◆ **Page text**:
********************

The STRIDE model for developers
STRIDE is a threat classification that maps well to attacker thinking:
| Threat | Question to ask |
|---|---|
| Spoofing | Can I pretend to be someone else? |
| Tampering | Can I modify data I should not be able to? |
| Repudiation | Can I do something and deny it happened? |
| Information disclosure | Can I access data I should not see? |
| Denial of service | Can I make the system unavailable? |
| Elevation of privilege | Can I gain access beyond my authorisation? |
For every endpoint, walk through each letter. If the answer to any question is "maybe," you have found something to investigate.
Practical exercises
1. Browser DevTools exploration
Open your application in Chrome DevTools:
- Network tab: Watch every request. Note endpoints, parameters, headers, response data.
- Application tab: Check cookies, localStorage, sessionStorage for tokens and sensitive data.
- Console: Look for JavaScript errors that reveal internal details.
- Sources: Read client-side JavaScript for hardcoded secrets, API keys, internal endpoints.
2. Intercept and modify requests
Use your browser's DevTools or a proxy (Burp Suite, OWASP ZAP) to:
- Capture a normal request
- Change the user ID to another user's ID
- Change the role from "user" to "admin"
- Remove the authorisation header entirely
- Add unexpected fields to the JSON body
Observe what the server accepts and rejects.
3. Map your own application
Draw a diagram of your application's entry points. For each one, list:
- Authentication required? (Yes / No)
- Authorisation checked? (Role, ownership, none)
- Input validated? (Schema, type, range)
- Sensitive data in response? (PII, credentials, internal details)
The gaps in this diagram are where attackers will look first.
From attacker thinking to secure coding
The goal is not to become an attacker. It is to develop an intuition for where things break:
- When writing a new endpoint, ask "What would I try if I wanted to abuse this?"

********************

◆ **Data extract**:
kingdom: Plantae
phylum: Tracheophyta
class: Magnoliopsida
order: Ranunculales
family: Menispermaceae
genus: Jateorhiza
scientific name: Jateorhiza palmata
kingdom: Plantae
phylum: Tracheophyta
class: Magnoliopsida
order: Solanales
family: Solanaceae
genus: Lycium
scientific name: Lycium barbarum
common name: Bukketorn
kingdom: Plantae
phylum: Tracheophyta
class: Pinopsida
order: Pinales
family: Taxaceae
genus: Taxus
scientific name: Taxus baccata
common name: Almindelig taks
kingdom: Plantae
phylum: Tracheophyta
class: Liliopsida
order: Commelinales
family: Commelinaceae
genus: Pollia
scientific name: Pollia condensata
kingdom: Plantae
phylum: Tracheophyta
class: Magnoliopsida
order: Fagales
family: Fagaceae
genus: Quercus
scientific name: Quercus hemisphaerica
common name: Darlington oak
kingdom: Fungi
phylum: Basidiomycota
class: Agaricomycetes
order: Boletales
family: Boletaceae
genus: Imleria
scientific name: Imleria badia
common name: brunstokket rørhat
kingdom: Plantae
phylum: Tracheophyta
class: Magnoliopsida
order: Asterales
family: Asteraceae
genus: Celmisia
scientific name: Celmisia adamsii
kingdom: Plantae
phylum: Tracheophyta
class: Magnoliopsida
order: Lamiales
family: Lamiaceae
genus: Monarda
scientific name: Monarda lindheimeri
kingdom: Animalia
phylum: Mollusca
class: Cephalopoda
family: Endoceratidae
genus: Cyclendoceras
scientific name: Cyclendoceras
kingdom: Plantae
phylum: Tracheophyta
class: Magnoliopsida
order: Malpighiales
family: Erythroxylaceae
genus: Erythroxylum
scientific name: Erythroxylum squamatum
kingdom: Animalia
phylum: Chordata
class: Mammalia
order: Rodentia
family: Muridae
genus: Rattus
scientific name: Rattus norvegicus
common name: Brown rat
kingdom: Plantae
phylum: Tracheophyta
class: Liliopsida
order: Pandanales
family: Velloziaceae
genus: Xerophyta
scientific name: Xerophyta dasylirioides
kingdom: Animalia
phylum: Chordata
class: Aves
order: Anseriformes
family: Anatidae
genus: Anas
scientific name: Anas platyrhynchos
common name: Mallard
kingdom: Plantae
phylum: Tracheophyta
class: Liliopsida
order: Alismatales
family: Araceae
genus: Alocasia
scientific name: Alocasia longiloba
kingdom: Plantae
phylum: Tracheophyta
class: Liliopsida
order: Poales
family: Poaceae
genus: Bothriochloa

********************

Could you copy the STRIDE text from "Practical exercises" up to and including "keys, internal endpoints.", renaming "tab" to "panel" throughout? The items aren't needed for this.

◆ **Solution**:
Practical exercises
1. Browser DevTools exploration
Open your application in Chrome DevTools:
- Network panel: Watch every request. Note endpoints, parameters, headers, response data.
- Application panel: Check cookies, localStorage, sessionStorage for tokens and sensitive data.
- Console: Look for JavaScript errors that reveal internal details.
- Sources: Read client-side JavaScript for hardcoded secrets, API keys, internal endpoints.